George H.W. Bush enlisted in the Navy on his 18th birthday in 1942, right out of prep school. He returned home to marry his 19-year-old sweetheart, Barbara Pierce, daughter of the publisher of McCall's magazine, in January 1945. They were the longest-married presidential couple in U.S. history. She died on April 17.

Bush became a war hero while still a teenager. One of the youngest pilots in the Navy, he flew 58 missions off the carrier USS San Jacinto.

He had to ditch one plane in the Pacific and was shot down on Sept. 2, 1944, while completing a bombing run against a Japanese radio tower.

An American submarine rescued Bush. His two crewmates perished. He received the Distinguished Flying Cross for bravery.

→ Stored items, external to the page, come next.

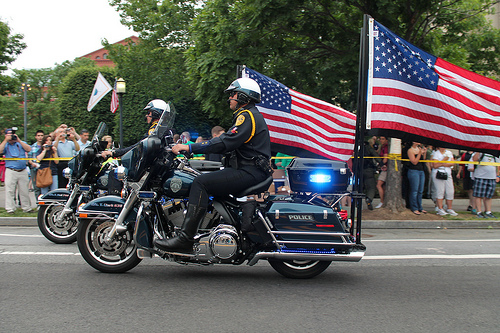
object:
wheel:
[76, 200, 146, 274]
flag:
[360, 18, 500, 157]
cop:
[152, 78, 276, 255]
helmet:
[224, 76, 264, 103]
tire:
[37, 201, 84, 245]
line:
[362, 252, 500, 261]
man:
[0, 128, 37, 214]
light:
[20, 82, 33, 148]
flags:
[87, 71, 116, 112]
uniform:
[188, 108, 274, 205]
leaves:
[217, 20, 228, 32]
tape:
[354, 153, 500, 172]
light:
[308, 171, 333, 184]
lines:
[0, 249, 88, 256]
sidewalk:
[0, 197, 500, 227]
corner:
[1, 210, 29, 240]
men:
[100, 98, 172, 159]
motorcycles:
[35, 133, 177, 244]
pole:
[352, 18, 370, 240]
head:
[227, 86, 261, 108]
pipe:
[250, 249, 363, 267]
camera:
[8, 126, 24, 142]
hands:
[0, 127, 13, 139]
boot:
[155, 195, 213, 255]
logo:
[289, 213, 320, 221]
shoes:
[433, 208, 454, 216]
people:
[35, 134, 60, 193]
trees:
[58, 65, 118, 140]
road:
[0, 221, 500, 333]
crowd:
[428, 147, 458, 216]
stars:
[405, 74, 412, 79]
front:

After the war, Bush took just 2½ years to graduate from Yale, then headed west in 1948 to the oil fields of west Texas. Bush and partners helped found Zapata Petroleum Corp. in 1953. Six years later, he moved to Houston and became active in the Republican Party.

Bush made his first bid for president in 1980 and won the Iowa caucuses, but Reagan went on to win the nomination.

In the 1988 presidential race, Bush trailed the Democratic nominee, Massachusetts Gov. Michael Dukakis, by as many as 17 points that summer.

But Bush soon became an aggressor, stressing patriotic themes and flailing Dukakis as an out-of-touch liberal. He carried 40 states, becoming the first sitting vice president to be elected president since Martin Van Buren in 1836.

He took office with the humility that was his hallmark.

"Some see leadership as high drama, and the sound of trumpets calling, and sometimes it is that," he said at his inauguration.

"But I see history as a book with many pages, and each day we fill a page with acts of hopefulness and meaning. The new breeze blows, a page turns, the story unfolds."

He became the patriarch of one of the nation's most prominent political families. In addition to George W. becoming president, another son, Jeb, was elected Florida governor in 1998 and made an unsuccessful run for the GOP presidential nomination in 2016.

Information for this article was contributed by Michael Graczyk of The Associated Press and by Adam Nagourney of The New York Times.